Communication Sciences & Disorders Professor Holds Online Summer Camp for NYC Students

Yan Yu Summer Camp
August 5, 2020

Associate Professor of Communication Sciences and Disorders Yan Yu, Ph.D., ‘05G has made contributions to student success in and beyond St. John’s University. During summer 2019, she developed and ran a free summer camp for 100 New York City seventh and eighth grade children to enhance their public speaking and standardized test preparation. This year, she held the summer camp again, this time fully online due to the COVID-19 pandemic.  

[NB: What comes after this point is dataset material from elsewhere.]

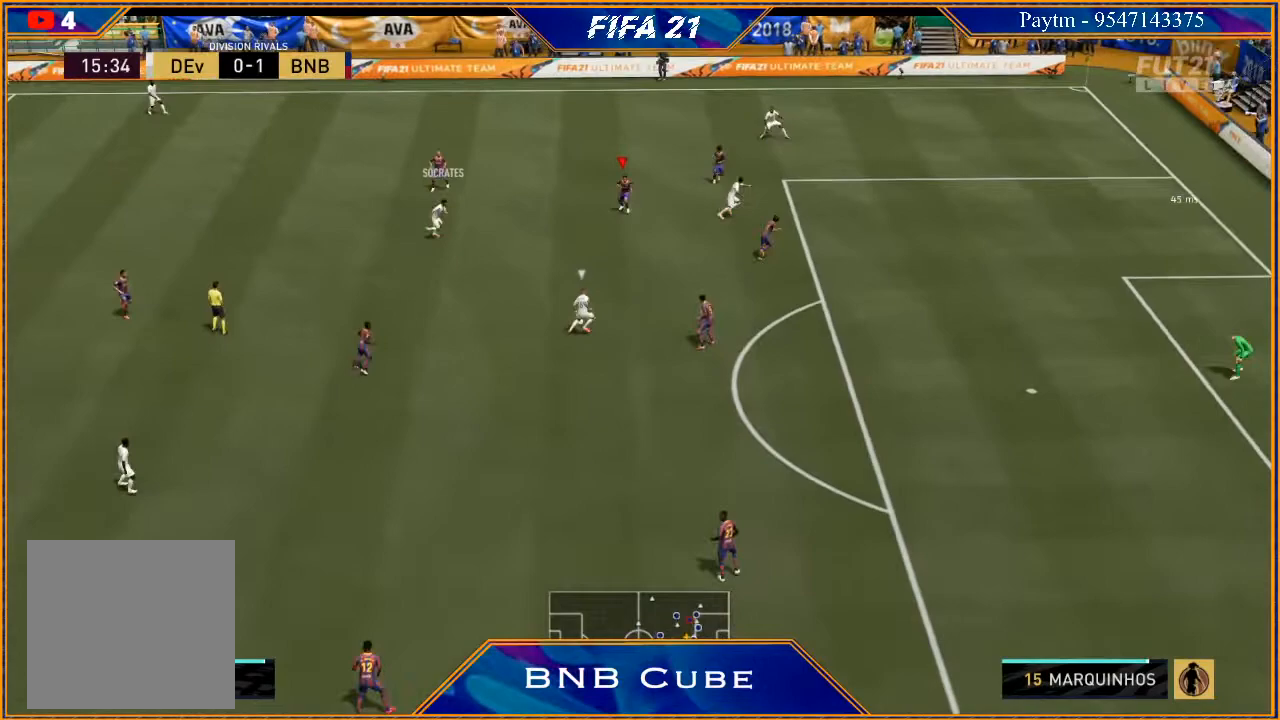
{"buttons": ["R2"], "left_stick": "down", "right_stick": "center", "events": []}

The free summer camp grew out of Dr. Yu’s desire to create a community academic resource for students in New York City schools. In 2019, the five-week free camp (four half days per week), which was held in three locations in Brooklyn, Manhattan, and Queens, provided public speaking training as well as English reading and math practice to seventh and eighth graders. More than 100 students registered, representing all five boroughs, and many of them from new immigrant families. Dr. Yu designed the curriculum, selected, and trained 38 teaching assistants (TAs) from New York City’s top high schools to lead the instruction.  

To find space to hold the camp sessions, Dr. Yu reached out to New York Assemblyman William Colton ‘68C, a fellow St. John’s alumnus. He and other public representatives helped her locate classrooms in each borough. This five-week free academic program saved the 100 families of participants an estimated cost of $2,500 each ($250,000 in total) and provided the 38 high school student tutors with opportunities to serve their community.  

After the coronavirus pandemic left many students at home during the summer of 2020, parents began reaching out to Dr. Yu and asking her to hold the camp again. She re-organized the camp into six weeks of instruction via Zoom. Ninety-four middle school students from across the five boroughs met as a group for two hours of morning main lecture meeting and one hour of group question reviews, then broke into smaller groups for the afternoon sessions. The smaller groups were led by 73 high school TAs, all of whom have been receiving ongoing pedagogical training by Dr. Yu and some TA leaders.  

On Friday afternoons, the students practiced public speaking. The first debate topic was about mask-wearing during COVID 19, which received attention from several local news outlets in Chinese.  

“The summer camp program allows students to distract themselves from the negative news of the pandemic and allows these students to continue their academic learning, and being connected with others,” said Dr. Yu. “We found the Zoom sessions to be even more effective this year because we are able to enroll students without considering the geographic restrictions, and we are able to give students more individualized attention without distracting others.”  

Dr. Yu noted that running an online program allows for more spontaneous data collection and it is easier to communicate with parents about their children’s daily performance in the camp. Dr. Yu is closely monitoring student learning outcomes and will be comparing student’s progress this year to that of last year in order to evaluate the effectiveness of online learning.